Description: Rich, hearty, and packed with nutrients, Vegan Split Pea Soup is the ultimate comfort food for chilly days. Made with wholesome ingredients like split peas, barley, and fresh vegetables, this soup is as nourishing as it is delicious.
Why Vegan Split Pea Soup Feels Like a Hug in a Bowl
Imagine curling up on your couch with a warm, steaming bowl of soup in your hands. The aroma of garlic, herbs, and slow-simmered peas fills the air, and with each spoonful, you feel an incredible sense of warmth and comfort.
That’s the magic of Vegan Split Pea Soup. This hearty and satisfying dish isn’t just food—it’s self-care in a bowl. It’s the kind of meal that leaves you feeling full, energized, and nourished. Whether you’re cooking for your family, meal-prepping for the week, or just craving something cozy, this soup is the answer.
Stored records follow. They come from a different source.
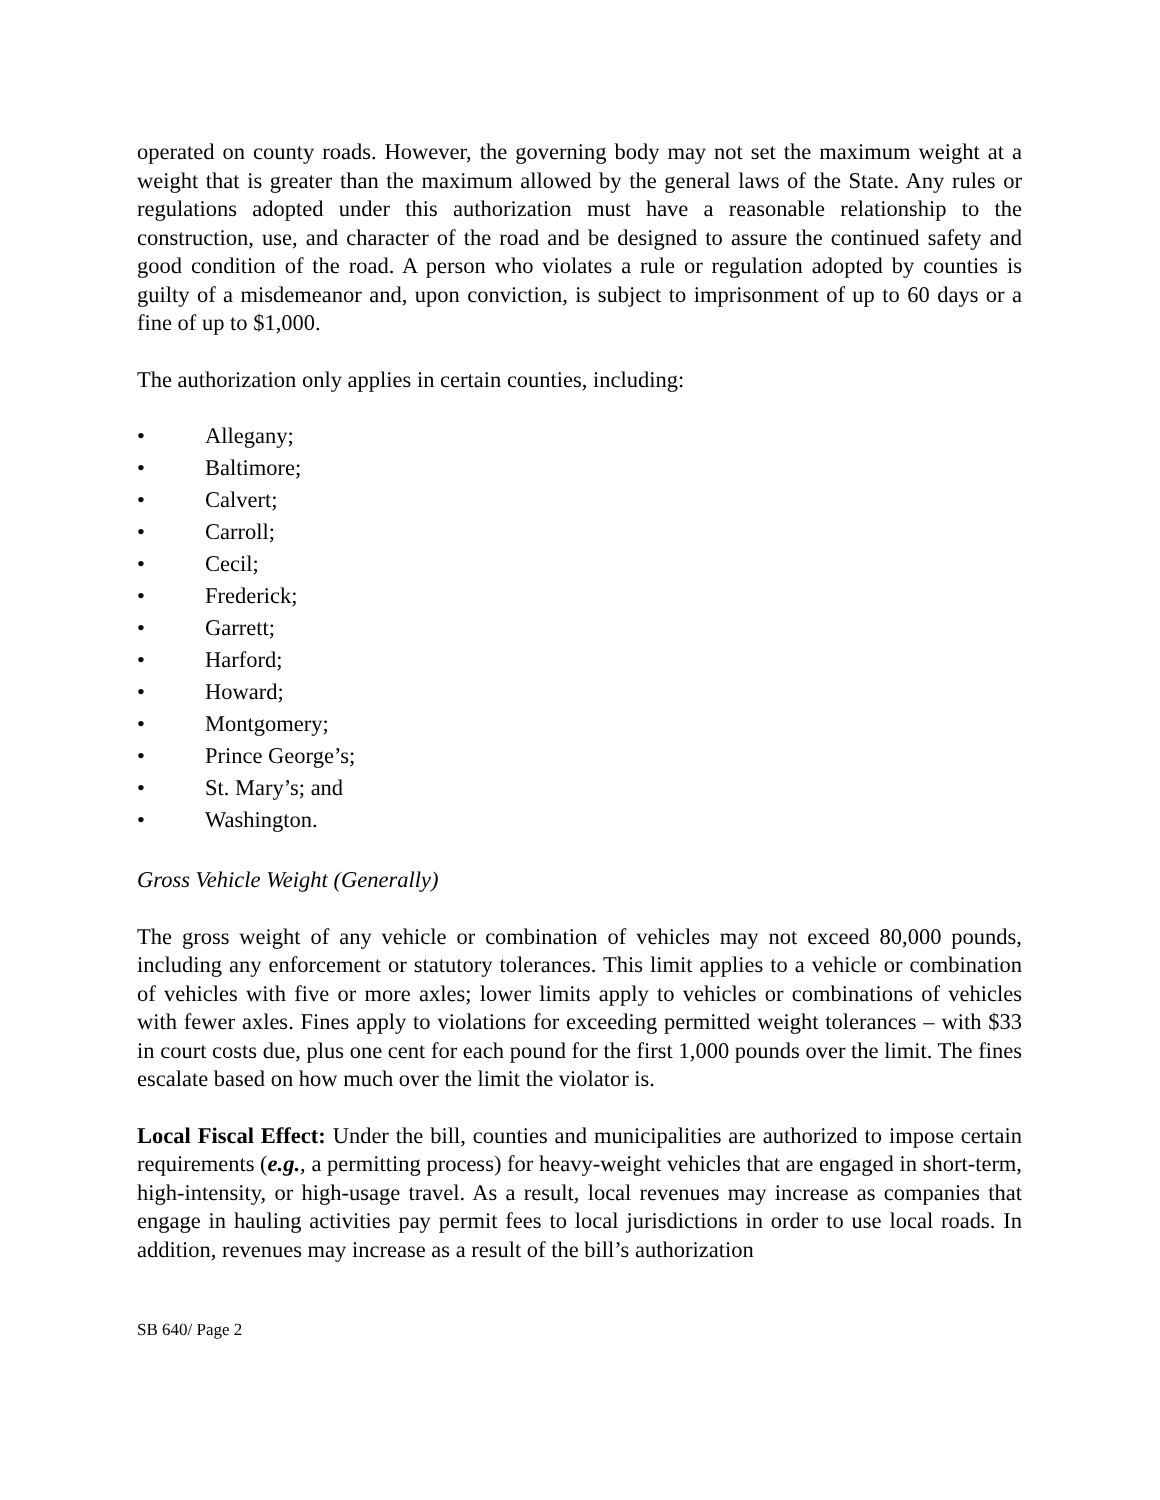operated on county roads. However, the governing body may not set the maximum weight at a weight that is greater than the maximum allowed by the general laws of the State. Any rules or regulations adopted under this authorization must have a reasonable relationship to the construction, use, and character of the road and be designed to assure the continued safety and good condition of the road. A person who violates a rule or regulation adopted by counties is guilty of a misdemeanor and, upon conviction, is subject to imprisonment of up to 60 days or a fine of up to $1,000.
The authorization only applies in certain counties, including:
• Allegany;
• Baltimore;
• Calvert;
• Carroll;
• Cecil;
• Frederick;
• Garrett;
• Harford;
• Howard;
• Montgomery;
• Prince George’s;
• St. Mary’s; and
• Washington.
Gross Vehicle Weight (Generally)
The gross weight of any vehicle or combination of vehicles may not exceed 80,000 pounds, including any enforcement or statutory tolerances. This limit applies to a vehicle or combination of vehicles with five or more axles; lower limits apply to vehicles or combinations of vehicles with fewer axles. Fines apply to violations for exceeding permitted weight tolerances – with $33 in court costs due, plus one cent for each pound for the first 1,000 pounds over the limit. The fines escalate based on how much over the limit the violator is.
Local Fiscal Effect: Under the bill, counties and municipalities are authorized to impose certain requirements (e.g., a permitting process) for heavy-weight vehicles that are engaged in short-term, high-intensity, or high-usage travel. As a result, local revenues may increase as companies that engage in hauling activities pay permit fees to local jurisdictions in order to use local roads. In addition, revenues may increase as a result of the bill’s authorization
SB 640/ Page 2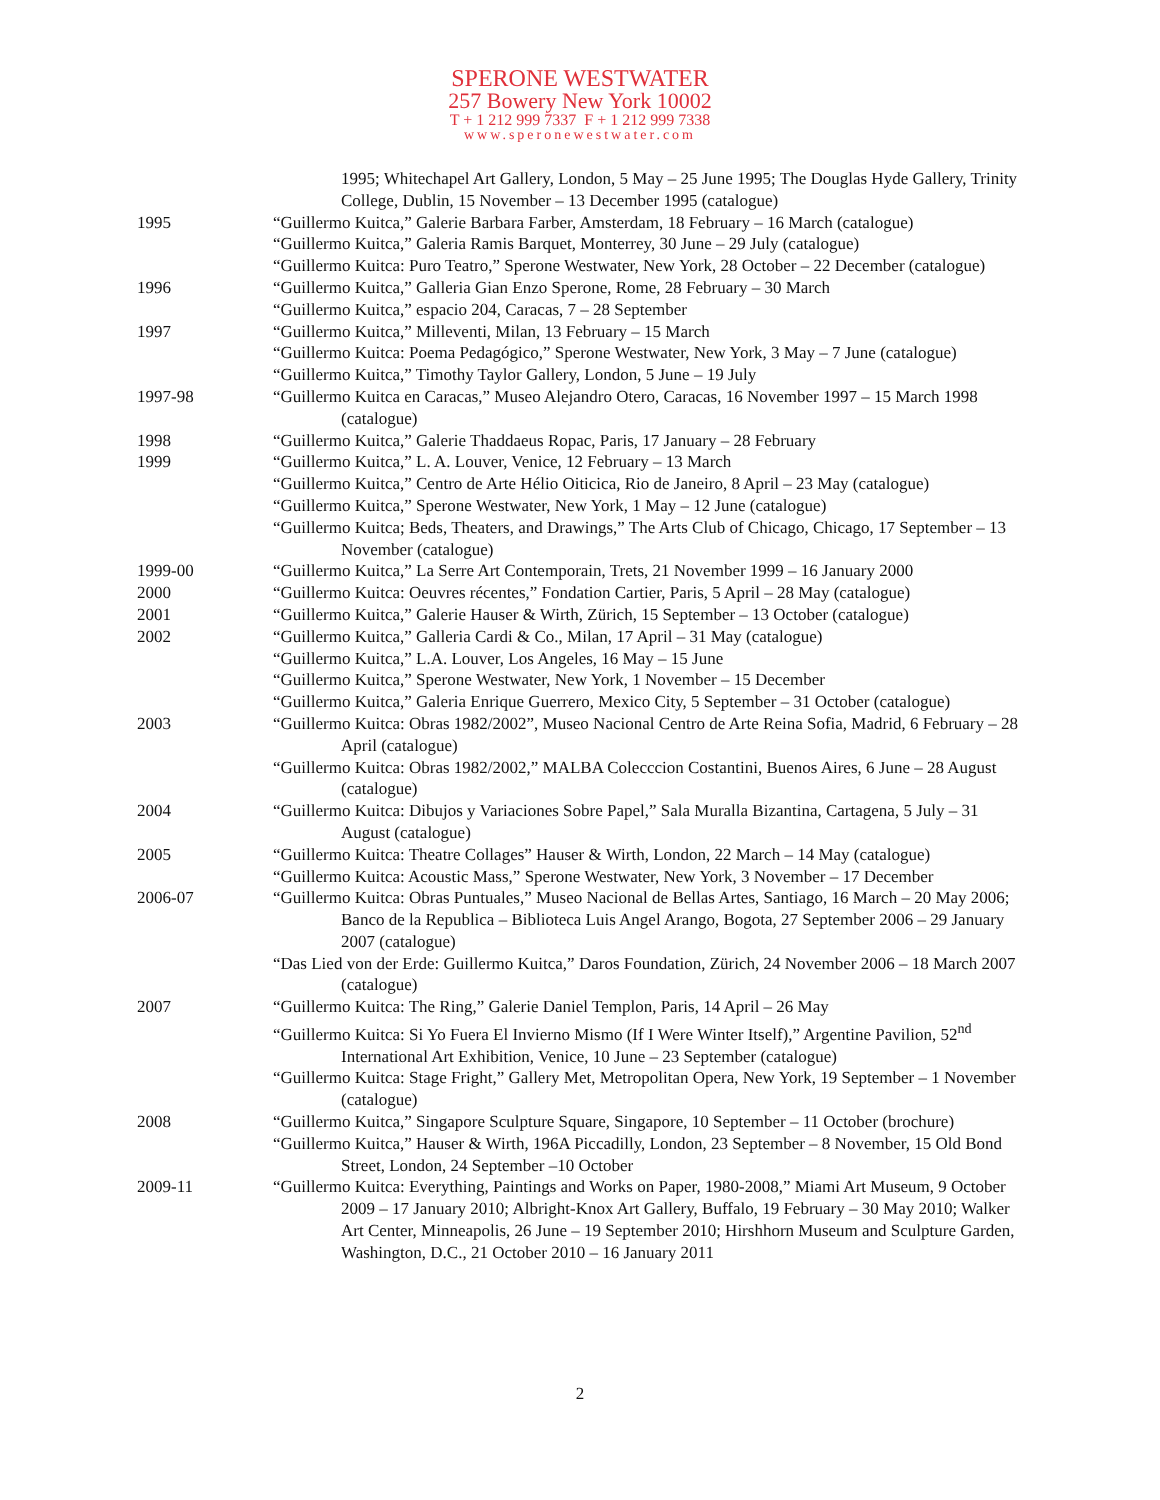SPERONE WESTWATER
257 Bowery New York 10002
T + 1 212 999 7337 F + 1 212 999 7338
www.speronewestwater.com
1995; Whitechapel Art Gallery, London, 5 May – 25 June 1995; The Douglas Hyde Gallery, Trinity College, Dublin, 15 November – 13 December 1995 (catalogue)
1995 “Guillermo Kuitca,” Galerie Barbara Farber, Amsterdam, 18 February – 16 March (catalogue)
“Guillermo Kuitca,” Galeria Ramis Barquet, Monterrey, 30 June – 29 July (catalogue)
“Guillermo Kuitca: Puro Teatro,” Sperone Westwater, New York, 28 October – 22 December (catalogue)
1996 “Guillermo Kuitca,” Galleria Gian Enzo Sperone, Rome, 28 February – 30 March
“Guillermo Kuitca,” espacio 204, Caracas, 7 – 28 September
1997 “Guillermo Kuitca,” Milleventi, Milan, 13 February – 15 March
“Guillermo Kuitca: Poema Pedagógico,” Sperone Westwater, New York, 3 May – 7 June (catalogue)
“Guillermo Kuitca,” Timothy Taylor Gallery, London, 5 June – 19 July
1997-98 “Guillermo Kuitca en Caracas,” Museo Alejandro Otero, Caracas, 16 November 1997 – 15 March 1998 (catalogue)
1998 “Guillermo Kuitca,” Galerie Thaddaeus Ropac, Paris, 17 January – 28 February
1999 “Guillermo Kuitca,” L. A. Louver, Venice, 12 February – 13 March
“Guillermo Kuitca,” Centro de Arte Hélio Oiticica, Rio de Janeiro, 8 April – 23 May (catalogue)
“Guillermo Kuitca,” Sperone Westwater, New York, 1 May – 12 June (catalogue)
“Guillermo Kuitca; Beds, Theaters, and Drawings,” The Arts Club of Chicago, Chicago, 17 September – 13 November (catalogue)
1999-00 “Guillermo Kuitca,” La Serre Art Contemporain, Trets, 21 November 1999 – 16 January 2000
2000 “Guillermo Kuitca: Oeuvres récentes,” Fondation Cartier, Paris, 5 April – 28 May (catalogue)
2001 “Guillermo Kuitca,” Galerie Hauser & Wirth, Zürich, 15 September – 13 October (catalogue)
2002 “Guillermo Kuitca,” Galleria Cardi & Co., Milan, 17 April – 31 May (catalogue)
“Guillermo Kuitca,” L.A. Louver, Los Angeles, 16 May – 15 June
“Guillermo Kuitca,” Sperone Westwater, New York, 1 November – 15 December
“Guillermo Kuitca,” Galeria Enrique Guerrero, Mexico City, 5 September – 31 October (catalogue)
2003 “Guillermo Kuitca: Obras 1982/2002”, Museo Nacional Centro de Arte Reina Sofia, Madrid, 6 February – 28 April (catalogue)
“Guillermo Kuitca: Obras 1982/2002,” MALBA Colecccion Costantini, Buenos Aires, 6 June – 28 August (catalogue)
2004 “Guillermo Kuitca: Dibujos y Variaciones Sobre Papel,” Sala Muralla Bizantina, Cartagena, 5 July – 31 August (catalogue)
2005 “Guillermo Kuitca: Theatre Collages” Hauser & Wirth, London, 22 March – 14 May (catalogue)
“Guillermo Kuitca: Acoustic Mass,” Sperone Westwater, New York, 3 November – 17 December
2006-07 “Guillermo Kuitca: Obras Puntuales,” Museo Nacional de Bellas Artes, Santiago, 16 March – 20 May 2006; Banco de la Republica – Biblioteca Luis Angel Arango, Bogota, 27 September 2006 – 29 January 2007 (catalogue)
“Das Lied von der Erde: Guillermo Kuitca,” Daros Foundation, Zürich, 24 November 2006 – 18 March 2007 (catalogue)
2007 “Guillermo Kuitca: The Ring,” Galerie Daniel Templon, Paris, 14 April – 26 May
“Guillermo Kuitca: Si Yo Fuera El Invierno Mismo (If I Were Winter Itself),” Argentine Pavilion, 52<sup>nd</sup> International Art Exhibition, Venice, 10 June – 23 September (catalogue)
“Guillermo Kuitca: Stage Fright,” Gallery Met, Metropolitan Opera, New York, 19 September – 1 November (catalogue)
2008 “Guillermo Kuitca,” Singapore Sculpture Square, Singapore, 10 September – 11 October (brochure)
“Guillermo Kuitca,” Hauser & Wirth, 196A Piccadilly, London, 23 September – 8 November, 15 Old Bond Street, London, 24 September –10 October
2009-11 “Guillermo Kuitca: Everything, Paintings and Works on Paper, 1980-2008,” Miami Art Museum, 9 October 2009 – 17 January 2010; Albright-Knox Art Gallery, Buffalo, 19 February – 30 May 2010; Walker Art Center, Minneapolis, 26 June – 19 September 2010; Hirshhorn Museum and Sculpture Garden, Washington, D.C., 21 October 2010 – 16 January 2011
2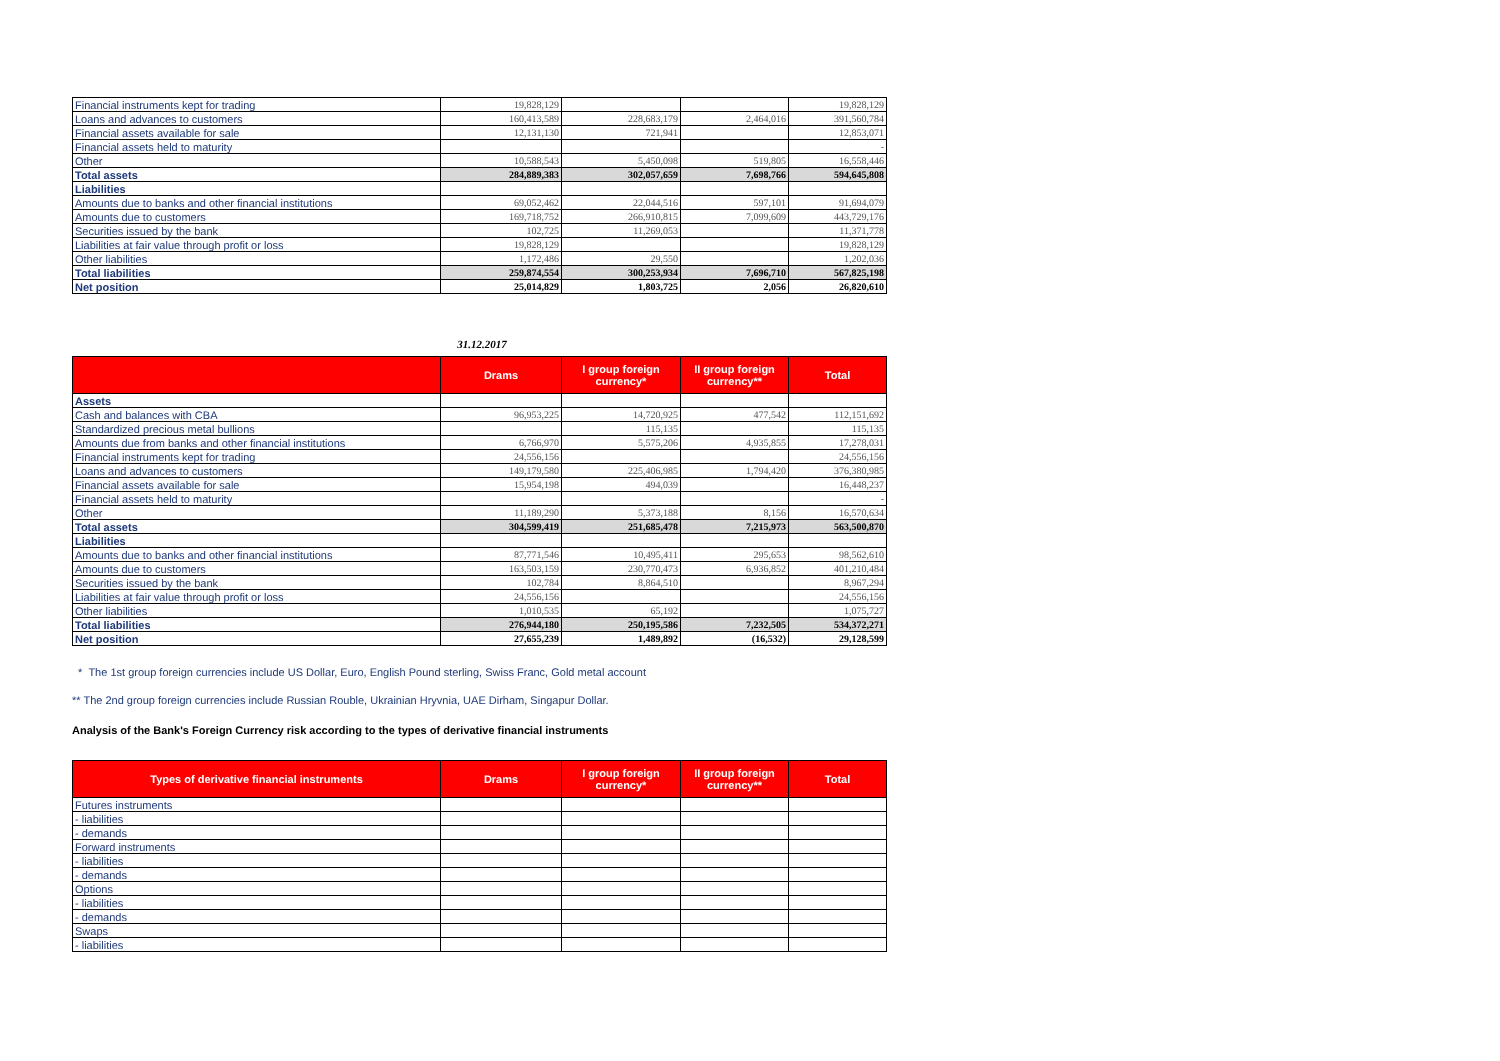| Financial instruments kept for trading | 19,828,129 | | | 19,828,129 |
| Loans and advances to customers | 160,413,589 | 228,683,179 | 2,464,016 | 391,560,784 |
| Financial assets available for sale | 12,131,130 | 721,941 | | 12,853,071 |
| Financial assets held to maturity | | | | - |
| Other | 10,588,543 | 5,450,098 | 519,805 | 16,558,446 |
| Total assets | 284,889,383 | 302,057,659 | 7,698,766 | 594,645,808 |
| Liabilities | | | | |
| Amounts due to banks and other financial institutions | 69,052,462 | 22,044,516 | 597,101 | 91,694,079 |
| Amounts due to customers | 169,718,752 | 266,910,815 | 7,099,609 | 443,729,176 |
| Securities issued by the bank | 102,725 | 11,269,053 | | 11,371,778 |
| Liabilities at fair value through profit or loss | 19,828,129 | | | 19,828,129 |
| Other liabilities | 1,172,486 | 29,550 | | 1,202,036 |
| Total liabilities | 259,874,554 | 300,253,934 | 7,696,710 | 567,825,198 |
| Net position | 25,014,829 | 1,803,725 | 2,056 | 26,820,610 |
31.12.2017
| | Drams | I group foreign currency* | II group foreign currency** | Total |
| --- | --- | --- | --- | --- |
| Assets | | | | |
| Cash and balances with CBA | 96,953,225 | 14,720,925 | 477,542 | 112,151,692 |
| Standardized precious metal bullions | | 115,135 | | 115,135 |
| Amounts due from banks and other financial institutions | 6,766,970 | 5,575,206 | 4,935,855 | 17,278,031 |
| Financial instruments kept for trading | 24,556,156 | | | 24,556,156 |
| Loans and advances to customers | 149,179,580 | 225,406,985 | 1,794,420 | 376,380,985 |
| Financial assets available for sale | 15,954,198 | 494,039 | | 16,448,237 |
| Financial assets held to maturity | | | | - |
| Other | 11,189,290 | 5,373,188 | 8,156 | 16,570,634 |
| Total assets | 304,599,419 | 251,685,478 | 7,215,973 | 563,500,870 |
| Liabilities | | | | |
| Amounts due to banks and other financial institutions | 87,771,546 | 10,495,411 | 295,653 | 98,562,610 |
| Amounts due to customers | 163,503,159 | 230,770,473 | 6,936,852 | 401,210,484 |
| Securities issued by the bank | 102,784 | 8,864,510 | | 8,967,294 |
| Liabilities at fair value through profit or loss | 24,556,156 | | | 24,556,156 |
| Other liabilities | 1,010,535 | 65,192 | | 1,075,727 |
| Total liabilities | 276,944,180 | 250,195,586 | 7,232,505 | 534,372,271 |
| Net position | 27,655,239 | 1,489,892 | (16,532) | 29,128,599 |
* The 1st group foreign currencies include US Dollar, Euro, English Pound sterling, Swiss Franc, Gold metal account
** The 2nd group foreign currencies include Russian Rouble, Ukrainian Hryvnia, UAE Dirham, Singapur Dollar.
Analysis of the Bank's Foreign Currency risk according to the types of derivative financial instruments
| Types of derivative financial instruments | Drams | I group foreign currency* | II group foreign currency** | Total |
| --- | --- | --- | --- | --- |
| Futures instruments | | | | |
| - liabilities | | | | |
| - demands | | | | |
| Forward instruments | | | | |
| - liabilities | | | | |
| - demands | | | | |
| Options | | | | |
| - liabilities | | | | |
| - demands | | | | |
| Swaps | | | | |
| - liabilities | | | | |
Why You’ll Love This Recipe
Plant-Based Protein: Split peas and barley provide a filling, protein-packed meal.
Nutritious and Delicious: Packed with fiber, vitamins, and minerals from fresh veggies and legumes.
Family-Friendly: Even picky eaters will enjoy this flavorful and creamy soup.
Great for Meal Prep: Tastes even better the next day and freezes beautifully.
Ingredients for Vegan Split Pea Soup
This recipe uses simple ingredients you likely already have in your pantry and fridge.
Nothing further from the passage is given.